Policymakers in the United States are being urged to revise and embed energy efficiency tax credits. Three commonly claimed incentives for homeowners, builders, and commercial and multifamily landlords technically expired in the U.S. tax code on December 31, 2017, but were given a short-term reprieve for the 2018 tax year.
Since then, a broad coalition of manufacturers, trade associations and public advocacy groups has pushed to have the incentives re-established for the long-term, along with updated criteria to recognize achievable energy performance advances since the incentives were first introduced. ASHRAE, the Air-Conditioning, Heating & Refrigeration Institute, the Illuminating Engineering Society, the National Insulation Association and the U.S. Green Building Council are among 33 signatories of a May 1 letter to the U.S. congress.

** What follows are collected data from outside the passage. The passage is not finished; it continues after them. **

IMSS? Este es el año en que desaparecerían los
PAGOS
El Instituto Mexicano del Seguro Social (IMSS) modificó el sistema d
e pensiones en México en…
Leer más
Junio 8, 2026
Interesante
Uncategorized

“The fact that we have no direct incentives for energy efficiency in the U.S. tax code is just a gross omission,” asserts Jason Harke, president, of the Alliance to Save Energy, which has taken the lead in the effort. “We’re talking about a huge opportunity to improve equipment, homes and buildings that will be in use for decades and, by failing to incentivize efficiency, we are effectively guaranteeing millions of tons of unnecessary carbon emissions every year.”

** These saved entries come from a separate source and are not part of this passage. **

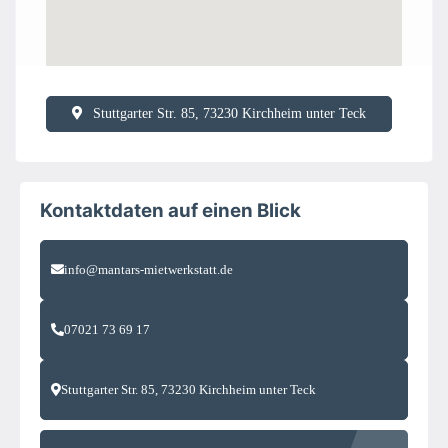
Stuttgarter Str. 85, 73230 Kirchheim unter Teck
Kontaktdaten auf einen Blick
info@mantars-mietwerkstatt.de
07021 73 69 17
Stuttgarter Str. 85, 73230 Kirchheim unter Teck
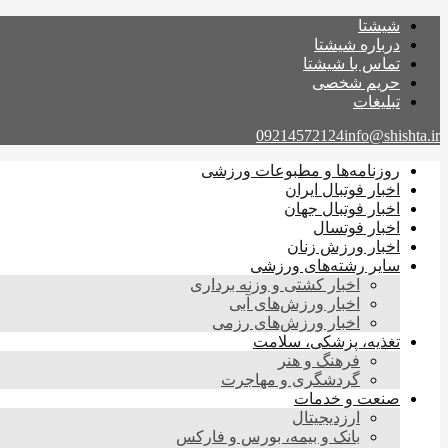
شیشتا
درباره شیشتا
تماس با شیشتا
حریم شخصی
تبلیغات
09214572124
info@shishta.ir
روزنامه‌ها و مطبوعات ورزشی
اخبار فوتبال ایران
اخبار فوتبال جهان
اخبار فوتسال
اخبار ورزش زنان
سایر رشته‌های ورزشی
اخبار کشتی و وزنه برداری
اخبار ورزش‌های آبی
اخبار ورزش‌های رزمی
تغذیه، پزشکی، سلامت
فرهنگ و هنر
گردشگری و مهاجرت
صنعت و خدمات
ارزدیجیتال
بانک و بیمه، بورس و فارکس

The coalition supports both more stringent energy performance requirements and more lucrative credits for qualifying taxpayers. For example, builders can currently claim a maximum credit of $2,000 per home, including for each unit in low-rise multifamily buildings no greater than three storeys, while the coalition calls for a new $2,500 maximum. It also suggests lifting the maximum credit for homeowners making energy improvements in their dwellings from $500 to $1,200.